We maintain that marriage is a life-long and indissoluble union whilst dealing with the reality that it isn't. 

This is typical Anglican fudge, it allows the Bishops to maintain that there has been not change in doctrine, while at the same time accommodating pastoral practices that runs counter to that doctrine – and I assume this is sort of thing the Bishops hope they will be able to get away with as template for same-sex.


This twin track of logic goes all the way back to 1937 when the Bishops accepted that civil marriage and Church of England’s understanding were not co-determinant, but the consequence of being a National and Established Church left that view unresolved in practice – we are left wondering how many of the letters required between 1957 and 1982 to provide Parish Priests with explicit written permission before the baptism, confirmation, or admission to communion of those in a civil marriage with a former partner still living their Bishops actually wrote?


This provides a context where “pastoral practice” and “official position” have been at divergence for generations.


Thinking about letters leads me on to the requirement in the 2005 House of Bishops statement for clergy in Civil Partnerships to provide assurance of their celibacy, how many have actually been asked, and how many Bishops in effect told their clergy “I will assume your relationship conforms with Issues of Human Sexuality unless you do or say anything that absolutely forces me to acknowledge reality”.

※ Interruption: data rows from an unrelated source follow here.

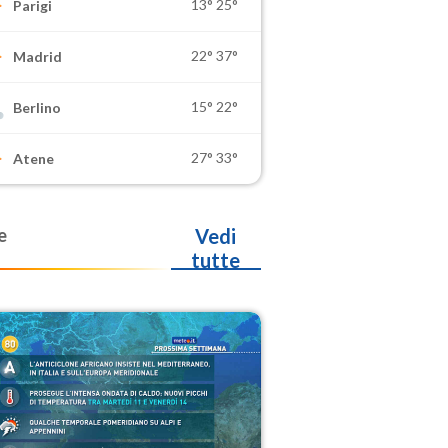
13°
25°
Parigi
22°
37°
Madrid
15°
22°
Berlino
27°
33°
Atene
e
Vedi
tutte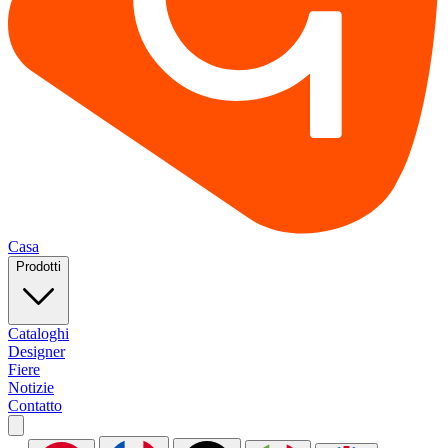
Casa
Prodotti
Cataloghi
Designer
Fiere
Notizie
Contatto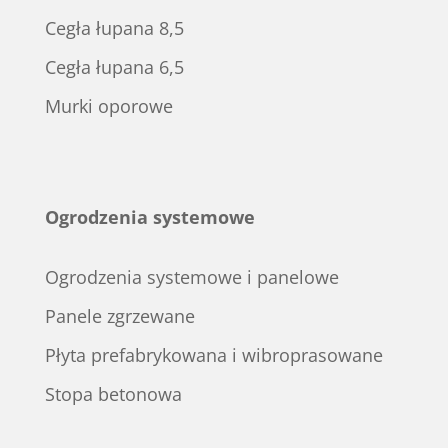
Cegła łupana 8,5
Cegła łupana 6,5
Murki oporowe
Ogrodzenia systemowe
Ogrodzenia systemowe i panelowe
Panele zgrzewane
Płyta prefabrykowana i wibroprasowane
Stopa betonowa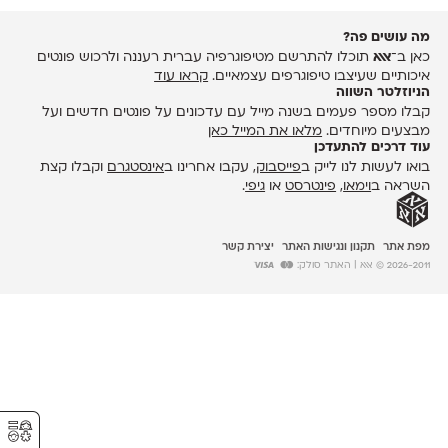
מה עושים פה?
כאן ב־
אאא
תוכלו להתרשם מטיפוגרפיה עברית רעננה ולרכוש פונטים
איכותיים שעיצבו טיפוגרפים עצמאיים.
קראו עוד
הניוזלטר השווה
קבלו מספר פעמים בשנה מייל עם עדכונים על פונטים חדשים ועל
מבצעים מיוחדים.
מלאו את המייל כאן
עוד דרכים להתעדכן
בואו לעשות לנו לייק ב
פייסבוק
, עקבו אחרינו ב
אינסטגרם
וקבלו קצת
השראה ב
וימאו
,
פינטרסט
או
גיפי
.
מפת אתר
תקנון ונגישות האתר
יצירת קשר
2026-2011 © אאא
| האתר סולק:
⚥︎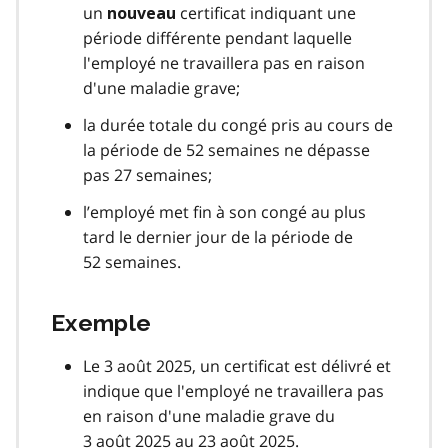
un
certificat indiquant une
nouveau
période différente pendant laquelle
l'employé ne travaillera pas en raison
d'une maladie grave;
la durée totale du congé pris au cours de
la période de 52 semaines ne dépasse
pas 27 semaines;
l’employé met fin à son congé au plus
tard le dernier jour de la période de
52 semaines.
Exemple
Le 3 août 2025, un certificat est délivré et
indique que l'employé ne travaillera pas
en raison d'une maladie grave du
3 août 2025 au 23 août 2025.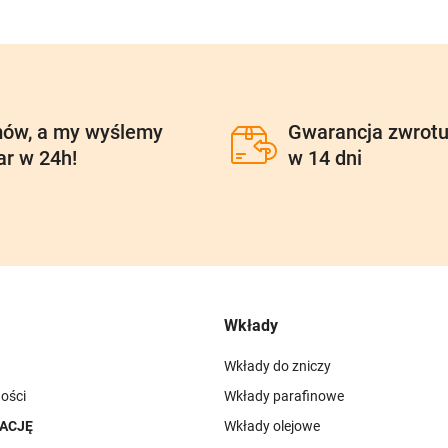
ów, a my wyślemy
Gwarancja zwrot
ar w 24h!
w 14 dni
Wkłady
Wkłady do zniczy
ości
Wkłady parafinowe
ACJĘ
Wkłady olejowe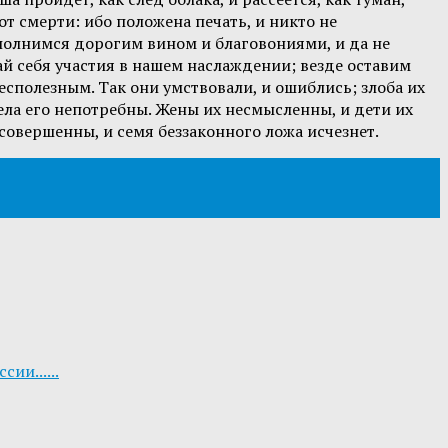
т смерти: ибо положена печать, и никто не
полнимся дорогим вином и благовониями, и да не
ай себя участия в нашем наслаждении; везде оставим
есполезным. Так они умствовали, и ошиблись; злоба их
ела его непотребны. Жены их несмысленны, и дети их
совершенны, и семя беззаконного ложа исчезнет.
ии......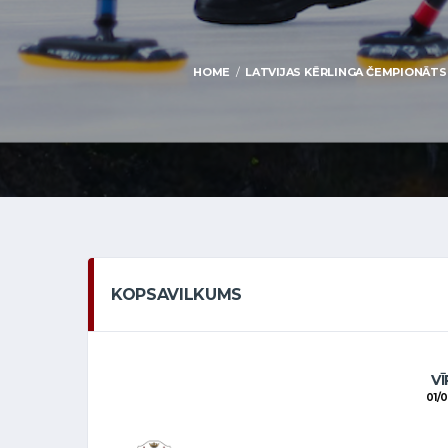
HOME
LATVIJAS KĒRLINGA ČEMPIONĀTS V
KOPSAVILKUMS
VĪ
01/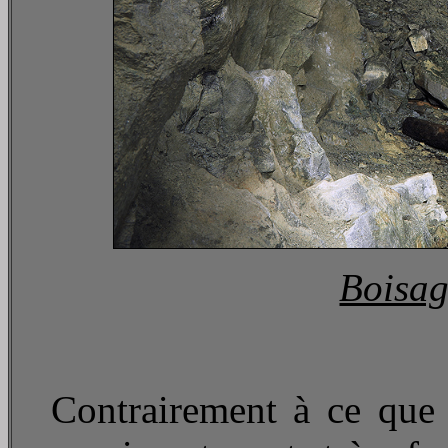
Boisag
Contrairement à ce que l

And this made me reflect that there is something missing for the picture painted in the book, a that is the true extent that pastoral practice for LGBT+ people has in many parishes been at divergence from the official position – up and down the country LGBT+ people are busy within their churches, their relationships welcomed and affirmed, often without a second thought (by no means everywhere, but I think welcome is much more wide spread than rejection). The range of blessings on offer to same-sex couples are often difficult to distinguish from a marriage service, (and Bishops have seen and consented to such liturgies). And even in terms of ordination, same-sex relationships are much less of a barrier to ordination that the book might leave you thinking (I am not saying it is easy, it is complicated and compromising, but it is happening nevertheless – and despite their cowardice to speak publicly it is happening with the Bishops blessing).


It is a few weeks now since I read the book, and my unease about this absence is growing, because if the task of the book is to baseline the debate its failure to map the current landscape fully risks limiting the debate.


The book is accompanied by online “resources” which I have not listened to / watched in full but I am aware that there is a range of voices and experience included, and it may be felt that this covers these aspects I feel are missing, but if so that perhaps worries me more, if those experiences were identified for the online resources why didn’t they get into the book?


Finally, turning of another point, perhaps a bit of an aside, in part two during the review of the range of types of relationships they look at friendship, and say “...friendships can be picked up and let go of...” really? That feels like a rather impoverished understanding of friendship, I might say this of an acquaintance but not any friendship worth having, if someone can be “let go of” easily that would suggest they were never really a friend in the first place.